In the university, the student who is interested can learn a lot; but many students, including myself to a certain degree, are kind of “lost”. There are many courses that are not targeted, they do not necessarily concern the student, but they are nonetheless mandatory. I would like to have more flexibility, and the possibility of choosing other courses of the NTUA. I believe that this would be particularly important for personal scientific development, especially in times of uncertain and unpredictable economic market trends. As far as I am concerned, I finally read the books of other lessons and attended the lessons I was interested without being part of my formal curriculum. This initiative helped me a lot. However, I would like to note that the teaching of a large part of the courses is at a high level and I have acquired strong bases”.

– Would you like some elements of the French education system to be applied in the Greek one?

“I find it very important that at least for some schools in Greece, if it is not possible for all, that students must have more flexibility in the composition of their curriculum.

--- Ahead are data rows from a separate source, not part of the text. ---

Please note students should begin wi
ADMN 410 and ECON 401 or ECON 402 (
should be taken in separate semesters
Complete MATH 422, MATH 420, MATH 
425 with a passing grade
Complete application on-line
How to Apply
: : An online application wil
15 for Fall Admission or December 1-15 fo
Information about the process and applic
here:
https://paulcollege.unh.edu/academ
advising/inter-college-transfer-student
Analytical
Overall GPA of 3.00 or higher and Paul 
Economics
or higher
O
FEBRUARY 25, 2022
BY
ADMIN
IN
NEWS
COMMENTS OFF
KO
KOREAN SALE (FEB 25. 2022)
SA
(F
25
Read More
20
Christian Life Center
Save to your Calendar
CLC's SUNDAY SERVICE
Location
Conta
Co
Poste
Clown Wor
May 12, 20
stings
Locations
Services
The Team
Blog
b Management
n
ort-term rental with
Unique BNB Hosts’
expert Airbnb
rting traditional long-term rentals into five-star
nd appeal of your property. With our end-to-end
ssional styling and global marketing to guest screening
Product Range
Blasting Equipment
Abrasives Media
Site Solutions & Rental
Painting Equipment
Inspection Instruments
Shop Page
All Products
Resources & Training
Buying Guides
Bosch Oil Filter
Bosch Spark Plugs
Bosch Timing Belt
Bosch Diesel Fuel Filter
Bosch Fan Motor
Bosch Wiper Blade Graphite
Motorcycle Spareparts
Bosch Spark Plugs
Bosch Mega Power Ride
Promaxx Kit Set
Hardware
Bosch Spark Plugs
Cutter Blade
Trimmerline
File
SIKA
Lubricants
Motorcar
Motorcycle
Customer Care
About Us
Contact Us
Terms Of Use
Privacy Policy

For example, I have fellow civil engineers who wanted to work systematically on programming. They could get strong bases within the academy if they wanted it, earning time and being more competitive on the labor market later on. The stiffness in the education system is a loss for the country, because especially in a period of crisis, if we take the example of civil engineer, when he finishes studying he will not have a job. On the other hand, however, his entry score in the NTUA and his skills are very high. Is not that a waste of resources? I think that a généraliste engineer, as we would say in France, would be more useful and adaptable to social needs”.

– What is the treatment of the French towards a new competent scientist in relation to the situation in Greece?

“My feeling is that France is a combination of the culture of the North and the Mediterranean and that’s good. For example, in Greece as well as in Italy, as far as I know, it takes many years for someone to become a teacher, because he has pass through all the stages of the local system (there are exceptions, of course). In France this is not the same. There’s also a certain human weakness, the so-called hierarchy, and some difficulties, but these can be overcome more easily, at least on the basis of my six-year experience in this country. If a young person believes that he can work, and deserves it, he will be rewarded for it. In Greece this feeling is usually lost easily in procedures, lack of motivation, encouragement and of course due to financial difficulties”.

Has Greece, after your award, shown some special interest in approaching you?

“For the moment there is no such indication from a particular organization. There might be in the future, but what we have found is that these things are probably not related to each other”.

– Do you see continuing your career in France, or are you thinking of coming back to Greece or continuing somewhere else?

“Everything is open, talking about both Greece and any other country. Greece is certainly our country. Maybe someday I’ll be back. But whether it will be for scientific reasons, I do not know. Life is a non-linear, dynamic, chaotic system in the mathematical sense of the term. It is a multiparametric course that depends on luck (in the sense of it), the conditions – if you want – that we can not control in absolute terms”.